Hello everyone
This is my first post and it’s a question regarding the best way to insert pdf’s with tables into qgrant (can be supabase or pinecone as well) so it keep semantics.
I keep having the same issue with the embedings/chunking not recognizing the tables, so it’s not usable for queries.
I tried diferent approaches, downloading pdf file and inserting directly into qdrant, extract from file before inserting, etc…
Can anyone point into the right direction on whats the best approach to this?
All the videos on youtube regarding RAG workflows on n8n do not approach this at a deeper level.
Hi @Paulo_Rodrigues, I’m not an expert on this topic but have you tried pre-processing the pdf files to extract table data into something more readable like csv or excel, or using OCR or other third party tools to read tabular data in PDF and then generating embeddings from the processed data?
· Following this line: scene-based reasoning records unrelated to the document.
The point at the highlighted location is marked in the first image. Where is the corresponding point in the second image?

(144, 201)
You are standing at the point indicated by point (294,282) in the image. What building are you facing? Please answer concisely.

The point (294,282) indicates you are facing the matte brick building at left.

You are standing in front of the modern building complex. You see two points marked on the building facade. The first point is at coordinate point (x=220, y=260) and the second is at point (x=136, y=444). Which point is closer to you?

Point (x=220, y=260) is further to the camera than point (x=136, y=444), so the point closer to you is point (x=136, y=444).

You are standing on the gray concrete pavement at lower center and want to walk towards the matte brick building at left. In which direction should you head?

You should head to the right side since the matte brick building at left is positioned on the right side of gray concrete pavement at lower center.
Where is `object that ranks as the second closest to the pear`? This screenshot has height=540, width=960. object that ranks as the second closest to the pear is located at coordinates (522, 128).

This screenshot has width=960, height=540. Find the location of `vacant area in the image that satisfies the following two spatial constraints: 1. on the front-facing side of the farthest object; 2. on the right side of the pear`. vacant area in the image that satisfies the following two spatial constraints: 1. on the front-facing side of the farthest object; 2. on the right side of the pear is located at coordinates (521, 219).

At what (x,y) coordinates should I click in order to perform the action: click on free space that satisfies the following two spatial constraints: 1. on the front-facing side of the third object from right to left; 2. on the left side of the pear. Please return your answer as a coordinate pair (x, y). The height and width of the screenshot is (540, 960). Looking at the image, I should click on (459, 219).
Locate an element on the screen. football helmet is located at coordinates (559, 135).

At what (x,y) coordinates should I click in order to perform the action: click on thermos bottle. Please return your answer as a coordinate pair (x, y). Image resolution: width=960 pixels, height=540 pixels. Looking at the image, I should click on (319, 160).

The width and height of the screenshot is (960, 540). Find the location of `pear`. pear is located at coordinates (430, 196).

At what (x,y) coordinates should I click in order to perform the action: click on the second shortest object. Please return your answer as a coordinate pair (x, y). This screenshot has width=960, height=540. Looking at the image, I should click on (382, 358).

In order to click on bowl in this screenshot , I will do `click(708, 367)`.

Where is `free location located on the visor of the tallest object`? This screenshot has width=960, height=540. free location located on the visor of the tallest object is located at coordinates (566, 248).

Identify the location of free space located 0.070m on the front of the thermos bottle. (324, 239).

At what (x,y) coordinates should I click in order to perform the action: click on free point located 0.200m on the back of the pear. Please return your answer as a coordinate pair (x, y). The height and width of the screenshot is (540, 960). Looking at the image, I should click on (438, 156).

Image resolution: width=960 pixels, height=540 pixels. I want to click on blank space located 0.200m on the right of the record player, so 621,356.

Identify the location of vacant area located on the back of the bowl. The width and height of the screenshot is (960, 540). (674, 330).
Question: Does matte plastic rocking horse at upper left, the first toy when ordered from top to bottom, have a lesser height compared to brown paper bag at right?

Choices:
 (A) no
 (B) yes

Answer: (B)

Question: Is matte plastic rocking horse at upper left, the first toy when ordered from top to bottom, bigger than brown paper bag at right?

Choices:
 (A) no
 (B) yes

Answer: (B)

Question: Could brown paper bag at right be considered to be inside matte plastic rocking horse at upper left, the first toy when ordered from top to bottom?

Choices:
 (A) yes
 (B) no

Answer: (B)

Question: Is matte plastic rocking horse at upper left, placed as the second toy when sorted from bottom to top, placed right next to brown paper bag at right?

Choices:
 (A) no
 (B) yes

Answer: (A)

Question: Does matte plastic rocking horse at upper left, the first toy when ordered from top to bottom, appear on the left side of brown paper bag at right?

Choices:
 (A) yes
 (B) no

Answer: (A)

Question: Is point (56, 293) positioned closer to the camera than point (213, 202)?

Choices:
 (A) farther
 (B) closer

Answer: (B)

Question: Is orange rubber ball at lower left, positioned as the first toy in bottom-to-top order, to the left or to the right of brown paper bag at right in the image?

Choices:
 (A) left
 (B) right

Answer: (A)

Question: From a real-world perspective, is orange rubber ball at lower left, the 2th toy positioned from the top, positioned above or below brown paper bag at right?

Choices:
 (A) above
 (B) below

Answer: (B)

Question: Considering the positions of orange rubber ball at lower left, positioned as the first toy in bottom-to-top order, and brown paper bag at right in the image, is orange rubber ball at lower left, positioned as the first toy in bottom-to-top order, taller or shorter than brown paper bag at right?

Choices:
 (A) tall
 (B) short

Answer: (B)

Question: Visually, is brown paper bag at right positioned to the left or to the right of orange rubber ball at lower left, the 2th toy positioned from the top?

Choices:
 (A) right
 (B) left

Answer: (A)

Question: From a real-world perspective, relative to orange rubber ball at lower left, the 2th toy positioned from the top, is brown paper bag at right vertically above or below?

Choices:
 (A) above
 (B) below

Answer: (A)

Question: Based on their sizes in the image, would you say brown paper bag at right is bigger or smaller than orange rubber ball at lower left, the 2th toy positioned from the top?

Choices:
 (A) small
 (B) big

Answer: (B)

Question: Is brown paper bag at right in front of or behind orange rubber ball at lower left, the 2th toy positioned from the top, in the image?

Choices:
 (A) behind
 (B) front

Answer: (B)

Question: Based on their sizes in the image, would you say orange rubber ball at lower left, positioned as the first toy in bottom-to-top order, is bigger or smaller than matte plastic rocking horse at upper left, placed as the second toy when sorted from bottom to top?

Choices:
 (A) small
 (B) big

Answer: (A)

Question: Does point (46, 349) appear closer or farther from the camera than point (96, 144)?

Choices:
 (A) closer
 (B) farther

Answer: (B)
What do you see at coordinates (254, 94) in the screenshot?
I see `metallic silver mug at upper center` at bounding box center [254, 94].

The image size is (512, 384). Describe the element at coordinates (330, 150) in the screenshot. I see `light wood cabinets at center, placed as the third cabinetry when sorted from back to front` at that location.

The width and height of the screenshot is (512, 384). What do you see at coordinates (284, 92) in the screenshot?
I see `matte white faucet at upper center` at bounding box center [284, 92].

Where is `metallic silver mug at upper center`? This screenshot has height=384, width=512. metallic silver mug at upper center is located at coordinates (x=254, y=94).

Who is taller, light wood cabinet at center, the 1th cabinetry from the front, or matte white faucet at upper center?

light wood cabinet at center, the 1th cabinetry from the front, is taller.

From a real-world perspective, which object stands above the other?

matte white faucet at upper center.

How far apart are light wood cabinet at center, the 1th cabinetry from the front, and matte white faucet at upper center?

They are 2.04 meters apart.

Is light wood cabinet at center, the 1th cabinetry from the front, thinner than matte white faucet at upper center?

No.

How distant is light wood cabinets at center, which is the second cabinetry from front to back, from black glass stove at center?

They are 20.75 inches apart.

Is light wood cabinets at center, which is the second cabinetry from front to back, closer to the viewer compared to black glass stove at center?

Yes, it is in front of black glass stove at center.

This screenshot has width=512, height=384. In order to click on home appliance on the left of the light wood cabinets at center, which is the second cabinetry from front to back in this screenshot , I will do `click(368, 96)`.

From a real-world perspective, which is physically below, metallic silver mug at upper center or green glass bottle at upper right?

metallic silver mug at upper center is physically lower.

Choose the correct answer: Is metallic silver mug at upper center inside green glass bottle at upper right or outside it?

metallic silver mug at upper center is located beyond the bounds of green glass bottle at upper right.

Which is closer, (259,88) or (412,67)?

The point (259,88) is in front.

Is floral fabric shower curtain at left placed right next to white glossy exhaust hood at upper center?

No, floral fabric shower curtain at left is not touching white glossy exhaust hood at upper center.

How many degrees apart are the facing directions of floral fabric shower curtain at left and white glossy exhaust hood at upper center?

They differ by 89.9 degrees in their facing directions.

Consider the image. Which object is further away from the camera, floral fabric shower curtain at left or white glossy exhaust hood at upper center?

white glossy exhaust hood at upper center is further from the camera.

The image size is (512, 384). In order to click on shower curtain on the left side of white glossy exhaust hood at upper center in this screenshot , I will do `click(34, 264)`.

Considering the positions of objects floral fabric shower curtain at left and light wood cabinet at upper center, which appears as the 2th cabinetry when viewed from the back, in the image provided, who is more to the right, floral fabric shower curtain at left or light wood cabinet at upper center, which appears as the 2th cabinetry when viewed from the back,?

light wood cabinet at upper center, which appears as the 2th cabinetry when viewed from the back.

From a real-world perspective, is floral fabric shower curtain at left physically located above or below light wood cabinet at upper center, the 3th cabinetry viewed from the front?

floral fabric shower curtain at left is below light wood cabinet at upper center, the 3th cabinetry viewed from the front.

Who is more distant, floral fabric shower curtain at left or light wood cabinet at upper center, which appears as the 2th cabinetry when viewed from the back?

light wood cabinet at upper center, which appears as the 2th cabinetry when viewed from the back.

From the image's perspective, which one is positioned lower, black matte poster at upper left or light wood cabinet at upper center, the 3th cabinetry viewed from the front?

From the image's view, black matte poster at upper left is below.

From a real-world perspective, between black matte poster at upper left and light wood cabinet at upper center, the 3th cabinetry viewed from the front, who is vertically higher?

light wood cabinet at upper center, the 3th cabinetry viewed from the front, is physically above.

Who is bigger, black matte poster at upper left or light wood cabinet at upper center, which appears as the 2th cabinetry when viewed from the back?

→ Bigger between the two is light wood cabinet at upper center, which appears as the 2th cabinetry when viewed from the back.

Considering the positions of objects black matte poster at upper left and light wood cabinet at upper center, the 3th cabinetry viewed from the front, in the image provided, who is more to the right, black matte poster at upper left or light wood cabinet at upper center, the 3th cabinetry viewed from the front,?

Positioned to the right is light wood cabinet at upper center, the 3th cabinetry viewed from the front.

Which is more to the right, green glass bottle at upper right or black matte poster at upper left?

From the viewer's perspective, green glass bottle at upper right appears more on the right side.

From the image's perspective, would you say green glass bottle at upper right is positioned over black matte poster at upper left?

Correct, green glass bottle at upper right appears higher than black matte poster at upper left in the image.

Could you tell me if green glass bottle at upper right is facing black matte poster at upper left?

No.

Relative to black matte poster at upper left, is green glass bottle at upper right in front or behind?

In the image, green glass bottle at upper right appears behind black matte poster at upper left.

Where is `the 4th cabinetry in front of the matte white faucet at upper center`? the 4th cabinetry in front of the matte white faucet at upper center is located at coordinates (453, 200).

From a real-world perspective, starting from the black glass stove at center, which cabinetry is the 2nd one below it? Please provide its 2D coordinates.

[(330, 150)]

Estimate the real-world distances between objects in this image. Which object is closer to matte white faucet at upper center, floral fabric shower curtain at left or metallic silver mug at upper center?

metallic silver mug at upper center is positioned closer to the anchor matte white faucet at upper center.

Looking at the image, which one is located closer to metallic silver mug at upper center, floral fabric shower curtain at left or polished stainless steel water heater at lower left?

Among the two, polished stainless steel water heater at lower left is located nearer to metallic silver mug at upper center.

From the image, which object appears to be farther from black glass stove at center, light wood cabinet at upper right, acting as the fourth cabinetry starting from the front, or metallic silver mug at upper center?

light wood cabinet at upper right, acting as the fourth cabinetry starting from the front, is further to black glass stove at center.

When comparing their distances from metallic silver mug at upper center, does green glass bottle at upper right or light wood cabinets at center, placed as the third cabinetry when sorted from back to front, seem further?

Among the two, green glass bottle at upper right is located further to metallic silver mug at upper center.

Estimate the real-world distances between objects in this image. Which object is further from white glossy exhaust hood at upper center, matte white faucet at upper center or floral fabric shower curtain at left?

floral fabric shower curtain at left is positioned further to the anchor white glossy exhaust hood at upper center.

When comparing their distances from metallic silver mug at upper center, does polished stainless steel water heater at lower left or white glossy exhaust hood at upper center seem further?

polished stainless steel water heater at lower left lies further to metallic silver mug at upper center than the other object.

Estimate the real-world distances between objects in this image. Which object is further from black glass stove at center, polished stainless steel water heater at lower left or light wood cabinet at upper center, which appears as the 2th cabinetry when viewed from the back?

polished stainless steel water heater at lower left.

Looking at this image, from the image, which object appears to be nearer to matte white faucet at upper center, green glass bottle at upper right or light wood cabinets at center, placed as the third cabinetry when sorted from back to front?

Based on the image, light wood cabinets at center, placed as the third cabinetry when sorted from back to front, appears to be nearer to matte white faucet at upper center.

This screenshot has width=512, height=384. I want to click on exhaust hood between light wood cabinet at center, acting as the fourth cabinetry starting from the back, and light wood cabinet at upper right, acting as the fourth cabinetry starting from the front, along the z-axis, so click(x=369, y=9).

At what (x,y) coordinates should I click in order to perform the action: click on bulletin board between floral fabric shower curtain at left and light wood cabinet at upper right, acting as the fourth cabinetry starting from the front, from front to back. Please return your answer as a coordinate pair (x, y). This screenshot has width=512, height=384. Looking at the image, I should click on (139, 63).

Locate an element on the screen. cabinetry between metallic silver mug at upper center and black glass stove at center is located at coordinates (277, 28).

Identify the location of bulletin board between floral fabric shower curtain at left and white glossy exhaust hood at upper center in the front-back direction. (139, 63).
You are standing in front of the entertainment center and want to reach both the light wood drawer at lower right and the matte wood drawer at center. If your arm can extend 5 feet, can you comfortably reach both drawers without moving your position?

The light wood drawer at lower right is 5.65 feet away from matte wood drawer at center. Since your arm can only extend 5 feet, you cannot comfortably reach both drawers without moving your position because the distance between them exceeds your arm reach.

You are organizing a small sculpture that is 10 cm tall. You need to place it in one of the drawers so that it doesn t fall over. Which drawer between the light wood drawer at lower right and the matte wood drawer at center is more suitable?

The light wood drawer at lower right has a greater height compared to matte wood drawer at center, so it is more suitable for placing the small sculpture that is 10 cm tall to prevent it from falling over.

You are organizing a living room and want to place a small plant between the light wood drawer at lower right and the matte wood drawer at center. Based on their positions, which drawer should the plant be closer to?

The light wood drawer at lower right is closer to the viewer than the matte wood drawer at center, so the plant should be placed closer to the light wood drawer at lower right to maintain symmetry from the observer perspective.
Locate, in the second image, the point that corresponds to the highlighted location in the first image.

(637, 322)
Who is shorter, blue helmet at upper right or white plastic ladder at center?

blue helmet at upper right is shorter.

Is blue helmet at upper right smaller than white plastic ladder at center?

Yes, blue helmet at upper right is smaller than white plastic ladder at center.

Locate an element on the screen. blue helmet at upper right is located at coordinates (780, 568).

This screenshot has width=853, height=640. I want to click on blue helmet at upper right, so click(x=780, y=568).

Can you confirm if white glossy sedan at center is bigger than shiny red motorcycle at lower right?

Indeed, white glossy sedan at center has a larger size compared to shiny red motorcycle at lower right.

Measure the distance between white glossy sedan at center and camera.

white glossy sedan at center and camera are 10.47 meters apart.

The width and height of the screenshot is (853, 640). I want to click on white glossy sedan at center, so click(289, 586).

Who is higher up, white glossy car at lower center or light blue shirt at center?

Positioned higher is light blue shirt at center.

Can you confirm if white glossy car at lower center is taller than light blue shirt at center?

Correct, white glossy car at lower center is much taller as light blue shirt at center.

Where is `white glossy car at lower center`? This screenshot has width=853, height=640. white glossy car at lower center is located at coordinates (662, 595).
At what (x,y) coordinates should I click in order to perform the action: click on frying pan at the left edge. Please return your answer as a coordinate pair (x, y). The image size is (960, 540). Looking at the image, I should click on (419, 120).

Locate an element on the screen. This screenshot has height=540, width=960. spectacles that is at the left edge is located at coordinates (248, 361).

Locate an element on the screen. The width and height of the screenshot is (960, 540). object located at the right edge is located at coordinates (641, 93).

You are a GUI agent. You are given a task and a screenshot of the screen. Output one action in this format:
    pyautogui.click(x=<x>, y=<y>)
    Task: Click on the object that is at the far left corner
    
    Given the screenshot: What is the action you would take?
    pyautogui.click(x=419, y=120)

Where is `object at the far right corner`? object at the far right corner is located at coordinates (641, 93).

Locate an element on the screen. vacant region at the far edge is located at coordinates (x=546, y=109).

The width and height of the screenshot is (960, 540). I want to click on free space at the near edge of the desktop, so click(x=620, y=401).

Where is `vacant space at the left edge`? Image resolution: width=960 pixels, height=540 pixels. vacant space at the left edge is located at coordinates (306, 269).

Also, if you’ve managed to figure this out or have already tried other methods, it would be great if you could share them here
In brief: you should question, whether or not your structured data is appropriate for semantic search - a vector DB is not always the right tool for the right job. But, the article also gives an overview of different ways to use structured data in a semantic search context and illustrates insights with a detailed experiment.
Hello aya. Thank you for your help. I used Llama parse to solve this issue, but still testing. There is no easy solution. My problem is even bigger because I am working with portuguese texts.